> **Provided information**:
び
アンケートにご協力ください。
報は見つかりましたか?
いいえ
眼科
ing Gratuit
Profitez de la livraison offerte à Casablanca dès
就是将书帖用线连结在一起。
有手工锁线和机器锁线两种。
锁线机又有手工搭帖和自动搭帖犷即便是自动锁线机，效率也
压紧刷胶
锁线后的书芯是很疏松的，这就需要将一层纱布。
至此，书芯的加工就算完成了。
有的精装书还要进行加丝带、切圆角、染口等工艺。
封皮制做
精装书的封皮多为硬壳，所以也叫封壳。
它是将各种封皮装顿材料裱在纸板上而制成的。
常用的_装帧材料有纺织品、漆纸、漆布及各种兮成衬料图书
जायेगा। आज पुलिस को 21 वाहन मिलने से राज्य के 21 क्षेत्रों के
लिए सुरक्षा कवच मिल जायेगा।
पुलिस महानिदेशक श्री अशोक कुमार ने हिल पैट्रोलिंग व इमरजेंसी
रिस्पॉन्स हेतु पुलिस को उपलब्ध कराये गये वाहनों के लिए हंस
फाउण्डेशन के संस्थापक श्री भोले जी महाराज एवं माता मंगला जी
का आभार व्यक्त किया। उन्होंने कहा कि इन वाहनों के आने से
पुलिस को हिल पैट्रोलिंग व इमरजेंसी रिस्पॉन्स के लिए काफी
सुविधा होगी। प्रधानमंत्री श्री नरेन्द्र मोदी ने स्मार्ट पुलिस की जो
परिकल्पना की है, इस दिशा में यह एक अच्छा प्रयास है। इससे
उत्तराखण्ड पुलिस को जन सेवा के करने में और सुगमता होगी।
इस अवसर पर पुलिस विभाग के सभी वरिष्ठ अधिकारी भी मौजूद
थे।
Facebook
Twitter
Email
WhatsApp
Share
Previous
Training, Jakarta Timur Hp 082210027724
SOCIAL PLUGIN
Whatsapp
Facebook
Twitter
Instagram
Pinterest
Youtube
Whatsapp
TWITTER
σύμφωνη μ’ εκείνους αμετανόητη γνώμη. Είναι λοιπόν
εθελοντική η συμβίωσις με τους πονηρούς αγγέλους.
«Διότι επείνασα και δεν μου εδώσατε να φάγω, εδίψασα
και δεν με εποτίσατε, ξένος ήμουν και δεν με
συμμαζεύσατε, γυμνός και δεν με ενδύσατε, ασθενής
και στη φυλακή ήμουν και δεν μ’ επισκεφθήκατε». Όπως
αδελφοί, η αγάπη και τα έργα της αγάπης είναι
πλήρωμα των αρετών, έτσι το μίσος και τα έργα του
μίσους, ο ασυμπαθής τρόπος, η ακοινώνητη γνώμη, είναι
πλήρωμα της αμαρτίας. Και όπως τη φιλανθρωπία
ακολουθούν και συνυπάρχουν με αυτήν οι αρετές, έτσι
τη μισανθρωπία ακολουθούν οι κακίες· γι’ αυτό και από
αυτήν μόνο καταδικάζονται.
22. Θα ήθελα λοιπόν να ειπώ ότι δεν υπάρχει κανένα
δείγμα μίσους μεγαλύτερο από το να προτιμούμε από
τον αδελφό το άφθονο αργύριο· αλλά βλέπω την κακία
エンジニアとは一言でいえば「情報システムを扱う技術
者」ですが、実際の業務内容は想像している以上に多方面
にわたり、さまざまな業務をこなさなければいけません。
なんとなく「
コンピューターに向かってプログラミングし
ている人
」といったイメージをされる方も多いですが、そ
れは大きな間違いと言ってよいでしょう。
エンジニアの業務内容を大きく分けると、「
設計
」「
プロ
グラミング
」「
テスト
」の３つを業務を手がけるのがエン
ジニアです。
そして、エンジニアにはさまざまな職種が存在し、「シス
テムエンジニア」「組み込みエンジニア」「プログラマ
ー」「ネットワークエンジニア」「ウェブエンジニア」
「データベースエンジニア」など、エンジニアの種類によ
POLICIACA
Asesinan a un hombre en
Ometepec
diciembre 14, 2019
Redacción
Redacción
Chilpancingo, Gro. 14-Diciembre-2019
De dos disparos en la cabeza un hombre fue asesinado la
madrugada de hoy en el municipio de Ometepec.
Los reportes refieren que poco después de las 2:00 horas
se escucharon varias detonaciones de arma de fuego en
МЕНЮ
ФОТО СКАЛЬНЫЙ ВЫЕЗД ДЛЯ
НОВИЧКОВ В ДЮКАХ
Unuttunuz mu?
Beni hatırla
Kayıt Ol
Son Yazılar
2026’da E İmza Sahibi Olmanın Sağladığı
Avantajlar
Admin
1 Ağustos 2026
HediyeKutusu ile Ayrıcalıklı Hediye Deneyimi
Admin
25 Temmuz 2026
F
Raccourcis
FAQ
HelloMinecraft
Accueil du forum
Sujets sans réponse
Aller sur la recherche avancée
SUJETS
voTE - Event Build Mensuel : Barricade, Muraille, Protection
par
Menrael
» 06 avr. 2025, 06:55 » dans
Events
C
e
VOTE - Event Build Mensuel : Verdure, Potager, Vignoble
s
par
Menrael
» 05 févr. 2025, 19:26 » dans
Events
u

> **Work required**: Please return exactly the lines from the first line of the material through the one with "लिए सुरक्षा कवच मिल जायेगा।", and no lines after it.

> **Written response**:
び
アンケートにご協力ください。
報は見つかりましたか?
いいえ
眼科
ing Gratuit
Profitez de la livraison offerte à Casablanca dès
就是将书帖用线连结在一起。
有手工锁线和机器锁线两种。
锁线机又有手工搭帖和自动搭帖犷即便是自动锁线机，效率也
压紧刷胶
锁线后的书芯是很疏松的，这就需要将一层纱布。
至此，书芯的加工就算完成了。
有的精装书还要进行加丝带、切圆角、染口等工艺。
封皮制做
精装书的封皮多为硬壳，所以也叫封壳。
它是将各种封皮装顿材料裱在纸板上而制成的。
常用的_装帧材料有纺织品、漆纸、漆布及各种兮成衬料图书
जायेगा। आज पुलिस को 21 वाहन मिलने से राज्य के 21 क्षेत्रों के
लिए सुरक्षा कवच मिल जायेगा।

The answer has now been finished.